À Djibouti, la promotion de la bonne gouvernance ne se limite plus aux seules sphères civiles. Elle s’invite désormais au cœur de la formation militaire, là où se forgent les valeurs et les responsabilités des futurs cadres de la nation. C’est dans cette dynamique que s’inscrit l’atelier de formation organisé par l’Inspection Générale de l’État (IGE) à l’intention des élèves officiers de l’Académie Militaire Interarmées d’Arta (AMIA), tenu hier  dans le cadre prestigieux du Sheraton Hôtel.

Placée sous le signe de la transparence, de l’éthique et de la redevabilité, cette rencontre a réuni de hauts responsables institutionnels, parmi lesquels le Directeur général de l’AMIA, le Colonel Ibrahim Youssouf Dabar, le Directeur des études de l’Académie, le Colonel Amrani Ezzedine, coopérant marocain, ainsi que les responsables de l’Inspection Générale de l’État. Objectif affiché : sensibiliser les futurs officiers aux principes fondamentaux de la bonne gouvernance et à la lutte contre la corruption dans la gestion des affaires publiques.
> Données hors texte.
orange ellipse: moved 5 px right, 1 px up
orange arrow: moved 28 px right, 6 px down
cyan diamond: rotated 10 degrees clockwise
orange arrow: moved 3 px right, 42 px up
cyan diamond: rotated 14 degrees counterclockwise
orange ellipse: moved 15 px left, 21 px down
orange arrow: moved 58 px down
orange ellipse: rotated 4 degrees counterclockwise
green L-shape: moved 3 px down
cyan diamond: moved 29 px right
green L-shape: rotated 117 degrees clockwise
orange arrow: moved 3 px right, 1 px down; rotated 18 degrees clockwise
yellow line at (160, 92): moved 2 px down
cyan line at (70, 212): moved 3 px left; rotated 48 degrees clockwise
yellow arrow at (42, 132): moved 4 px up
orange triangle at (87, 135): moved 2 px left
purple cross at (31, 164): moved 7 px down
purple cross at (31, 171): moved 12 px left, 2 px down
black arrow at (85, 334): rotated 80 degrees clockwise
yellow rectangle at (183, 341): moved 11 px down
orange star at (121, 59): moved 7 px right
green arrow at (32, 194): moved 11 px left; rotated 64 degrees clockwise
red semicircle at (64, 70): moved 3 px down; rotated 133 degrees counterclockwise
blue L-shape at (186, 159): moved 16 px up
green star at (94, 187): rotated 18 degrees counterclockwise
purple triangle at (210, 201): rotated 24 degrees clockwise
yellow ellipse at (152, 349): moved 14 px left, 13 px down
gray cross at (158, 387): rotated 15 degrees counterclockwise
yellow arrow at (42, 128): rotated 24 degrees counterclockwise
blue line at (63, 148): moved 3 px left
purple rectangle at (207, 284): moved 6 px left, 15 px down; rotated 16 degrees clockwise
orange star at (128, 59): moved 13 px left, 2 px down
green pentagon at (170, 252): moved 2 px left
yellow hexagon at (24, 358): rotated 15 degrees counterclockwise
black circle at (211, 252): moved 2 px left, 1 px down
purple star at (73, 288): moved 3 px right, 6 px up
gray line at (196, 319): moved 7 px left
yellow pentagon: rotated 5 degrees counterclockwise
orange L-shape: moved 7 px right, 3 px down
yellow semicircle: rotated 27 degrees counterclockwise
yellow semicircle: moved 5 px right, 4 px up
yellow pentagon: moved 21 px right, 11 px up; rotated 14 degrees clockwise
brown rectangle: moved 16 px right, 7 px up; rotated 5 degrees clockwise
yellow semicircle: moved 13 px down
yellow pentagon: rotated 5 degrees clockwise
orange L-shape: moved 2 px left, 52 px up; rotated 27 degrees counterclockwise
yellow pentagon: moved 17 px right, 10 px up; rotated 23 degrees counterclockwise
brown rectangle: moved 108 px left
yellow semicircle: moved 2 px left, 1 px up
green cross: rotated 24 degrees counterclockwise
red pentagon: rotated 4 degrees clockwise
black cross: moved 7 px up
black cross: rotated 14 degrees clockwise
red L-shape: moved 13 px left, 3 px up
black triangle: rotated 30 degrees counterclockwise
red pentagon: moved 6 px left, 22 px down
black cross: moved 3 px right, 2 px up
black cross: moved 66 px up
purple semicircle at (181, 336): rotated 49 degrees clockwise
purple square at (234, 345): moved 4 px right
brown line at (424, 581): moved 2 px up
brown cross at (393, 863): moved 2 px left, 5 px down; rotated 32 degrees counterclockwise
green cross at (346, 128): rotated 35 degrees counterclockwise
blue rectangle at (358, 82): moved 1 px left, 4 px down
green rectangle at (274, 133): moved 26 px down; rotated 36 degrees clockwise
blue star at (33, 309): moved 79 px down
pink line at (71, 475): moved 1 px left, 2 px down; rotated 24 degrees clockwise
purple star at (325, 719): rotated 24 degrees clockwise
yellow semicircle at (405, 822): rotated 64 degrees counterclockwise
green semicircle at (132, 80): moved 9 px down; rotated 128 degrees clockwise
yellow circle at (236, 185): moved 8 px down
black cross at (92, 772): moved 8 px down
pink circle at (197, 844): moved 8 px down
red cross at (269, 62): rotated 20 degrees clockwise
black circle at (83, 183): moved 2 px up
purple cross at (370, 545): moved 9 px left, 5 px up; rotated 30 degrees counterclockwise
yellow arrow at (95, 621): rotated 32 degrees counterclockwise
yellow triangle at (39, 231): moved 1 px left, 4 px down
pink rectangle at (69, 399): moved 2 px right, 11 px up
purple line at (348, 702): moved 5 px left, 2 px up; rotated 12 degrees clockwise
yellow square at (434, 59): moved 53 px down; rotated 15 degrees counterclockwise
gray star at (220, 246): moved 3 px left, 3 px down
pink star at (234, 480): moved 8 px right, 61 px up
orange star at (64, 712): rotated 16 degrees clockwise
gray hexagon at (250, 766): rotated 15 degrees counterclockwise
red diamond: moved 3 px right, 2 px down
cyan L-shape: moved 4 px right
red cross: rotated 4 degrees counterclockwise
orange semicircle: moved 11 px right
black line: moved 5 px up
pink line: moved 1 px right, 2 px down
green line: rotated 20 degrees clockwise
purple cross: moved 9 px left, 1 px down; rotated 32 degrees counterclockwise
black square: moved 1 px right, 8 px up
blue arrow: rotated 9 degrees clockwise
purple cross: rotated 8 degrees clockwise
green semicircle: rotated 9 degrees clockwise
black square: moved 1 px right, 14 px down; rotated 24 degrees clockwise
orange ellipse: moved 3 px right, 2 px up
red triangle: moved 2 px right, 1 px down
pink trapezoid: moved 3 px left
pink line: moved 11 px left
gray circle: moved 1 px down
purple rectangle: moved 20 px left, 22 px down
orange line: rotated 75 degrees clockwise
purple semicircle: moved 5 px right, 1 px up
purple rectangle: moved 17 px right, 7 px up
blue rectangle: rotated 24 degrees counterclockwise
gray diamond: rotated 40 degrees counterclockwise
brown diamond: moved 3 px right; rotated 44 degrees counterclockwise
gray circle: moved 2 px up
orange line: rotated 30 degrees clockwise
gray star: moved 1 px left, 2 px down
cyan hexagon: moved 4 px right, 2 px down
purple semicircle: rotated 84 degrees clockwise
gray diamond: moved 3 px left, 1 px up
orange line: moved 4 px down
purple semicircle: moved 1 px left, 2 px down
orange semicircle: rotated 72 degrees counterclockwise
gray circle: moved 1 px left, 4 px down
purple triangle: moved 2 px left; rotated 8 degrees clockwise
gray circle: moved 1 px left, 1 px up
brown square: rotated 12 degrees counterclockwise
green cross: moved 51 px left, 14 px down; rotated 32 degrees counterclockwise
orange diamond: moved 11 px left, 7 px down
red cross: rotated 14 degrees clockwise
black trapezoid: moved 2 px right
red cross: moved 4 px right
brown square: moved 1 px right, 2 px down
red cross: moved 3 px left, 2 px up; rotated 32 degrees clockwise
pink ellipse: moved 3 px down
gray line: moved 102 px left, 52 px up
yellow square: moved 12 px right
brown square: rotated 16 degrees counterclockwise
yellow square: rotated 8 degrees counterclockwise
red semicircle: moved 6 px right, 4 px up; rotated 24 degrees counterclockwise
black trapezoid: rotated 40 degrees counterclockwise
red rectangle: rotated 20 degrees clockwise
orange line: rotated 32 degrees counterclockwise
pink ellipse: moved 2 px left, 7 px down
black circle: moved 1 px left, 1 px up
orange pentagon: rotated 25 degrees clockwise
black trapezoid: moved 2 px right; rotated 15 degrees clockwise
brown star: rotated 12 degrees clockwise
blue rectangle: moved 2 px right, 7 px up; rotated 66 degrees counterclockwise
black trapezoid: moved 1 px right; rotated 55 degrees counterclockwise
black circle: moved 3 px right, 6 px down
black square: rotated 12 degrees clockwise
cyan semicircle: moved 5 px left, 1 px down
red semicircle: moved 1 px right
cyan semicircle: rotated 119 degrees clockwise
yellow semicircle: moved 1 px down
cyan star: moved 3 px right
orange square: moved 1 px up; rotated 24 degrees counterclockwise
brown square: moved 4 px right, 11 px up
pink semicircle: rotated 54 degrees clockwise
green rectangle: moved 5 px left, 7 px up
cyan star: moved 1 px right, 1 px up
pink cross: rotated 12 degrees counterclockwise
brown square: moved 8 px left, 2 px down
Ouvrant les travaux, l’Inspecteur général d’État de Djibouti, M. Hassan Issa Sultan, a livré un plaidoyer fort en faveur d’une gouvernance intègre, inscrite au cœur même de l’action publique. Dans un discours à la fois pédagogique et solennel, il a tenu à déconstruire les perceptions réductrices de l’audit, trop souvent perçu comme une contrainte bureaucratique.  « L’audit, a-t-il souligné, est avant tout une sentinelle de la gouvernance, un outil stratégique indispensable au bon fonctionnement des institutions de défense et de sécurité. »

Avec une éloquence empreinte de gravité, le patron de l’IGE a redonné ses lettres de noblesse à l’institution qu’il dirige, la présentant non comme un organe de sanction, mais comme le gardien vigilant de la probité publique. Il a rappelé que la mission première de l’Inspection Générale réside dans la garantie de la droiture de l’État et la saine gestion des deniers publics, piliers essentiels de la confiance entre les citoyens et leurs dirigeants.

M. Hassan Issa Sultan a également mis en lumière la restructuration profonde de l’IGE, désormais organisée en directions spécialisées, afin de renforcer ses capacités de contrôle, d’évaluation et de vérification de la légalité. Une transformation qui vise à faire de l’Inspection Générale une organisation agile, efficace et résolument tournée vers l’excellence institutionnelle. Il a exhorté les élèves officiers à incarner, tout au long de leur carrière, les valeurs d’intégrité, de responsabilité et de redevabilité. Prenant la parole à son tour, le Directeur général de l’AMIA, le Colonel Ibrahim Youssouf Dabar, a insisté sur l’importance cardinale de la formation éthique des futurs officiers, appelés à devenir les garants d’une gouvernance exemplaire au sein des forces armées. Évoquant la rigueur du processus de sélection, face à un afflux massif de candidatures, il a rappelé que seuls les profils les plus méritants avaient été retenus, constituant ainsi l’élite appelée à servir la nation. Le Colonel Dabar a souligné que les programmes de formation de l’AMIA intègrent désormais des enseignements spécifiques sur la gestion rigoureuse des ressources, le respect strict des procédures administratives et la prévention des dérives. Ces initiatives, a-t-il précisé, s’inscrivent dans une volonté affirmée de modernisation des Forces armées djiboutiennes, en plaçant la bonne gouvernance et la lutte contre la corruption au cœur de leur fonctionnement.

Les participants ont ensuite suivi plusieurs présentations techniques portant sur les principes de la bonne gouvernance, les mécanismes de contrôle et d’audit, ainsi que les dispositifs de prévention de la corruption en vigueur à Djibouti. Les échanges ont permis aux élèves officiers d’exprimer leurs préoccupations et de partager leurs réflexions sur les défis liés à la gestion des affaires publiques.

L’atelier s’est achevé par une cérémonie de remise de certificats, en présence du Directeur de l’IGE et du Commandant de l’Académie Militaire Interarmées d’Arta, symbolisant l’engagement commun des deux institutions en faveur d’un État plus transparent et plus responsable.

À travers cette initiative, l’Inspection Générale de l’État réaffirme son rôle central dans la consolidation de la bonne gouvernance à Djibouti et son engagement à accompagner durablement les institutions publiques, civiles comme militaires, dans leur mission de service au peuple djiboutien.